My Summer Job: Playing and Teaching at a Music Festival

Each summer my family and I travel to Greensboro, North Carolina, where we spend five weeks teaching and playing at Eastern Music Festival, an immersive music festival for high school and college students. My husband is also a faculty member and player at the festival, and this year our 17 year old daughter joined the staff as an Administrative Assistant. I have been on the faculty for 24 years; my husband has been here for 16.

Trying to move a family of three people plus three cats to a different state for the summer can be a bit challenging, so over the years we have figured out ways to make our lives easier. We live in a furnished apartment while we are here, but we still need to bring things like bedding, silverware, coffee pot, etc. We bought extras of those things and we keep them in storage up here during the year, so we don’t have to load down the car with that stuff. We just pick it up from the storage room when we arrive. The biggest thing we were able to cut out of our move was my harp.

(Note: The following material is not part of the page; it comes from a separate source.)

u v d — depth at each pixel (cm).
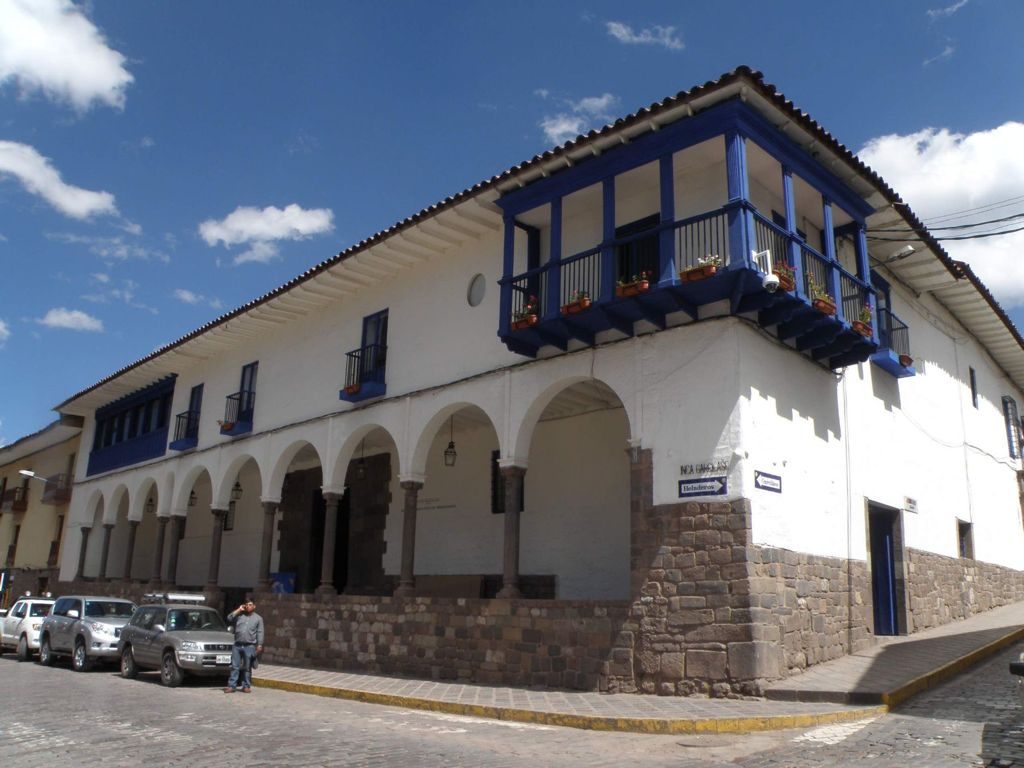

The festival borrows a concert grand harp – the same make and model as my personal one and the one I play on with The Florida Orchestra – from the University of North Carolina Greensboro. I simply maintain it and change the strings as needed, and we return it to UNCG when the festival is over. This way their harp is used and played on during the summer and not sitting in a storage room, and I don’t have to take up most of the available space in our van with my harp. Below is a photo of the case the harp gets moved in (with husband for scale, lol), and another photo of the door open with the harp inside. The harp is wrapped up in a big, padded cover, and the inside of the case is lined with foam blocks to further protect the instrument.

 

This year I had to change several strings right away. Strings don’t last forever; after a while they lose their tone and pitch, and they will eventually break. As you can see in the photo below, I’ve put a half dozen new strings on, which will really improve the sound of the harp. I will cut off the extra tops of the strings when I’m done to make it look better.

I am busy practicing all the music I will bet performing this summer at the festival: orchestral works like Scheherazade, Mahler 5, Debussy’s La Mer, Bolero, and many more, as well as chamber music in smaller ensembles.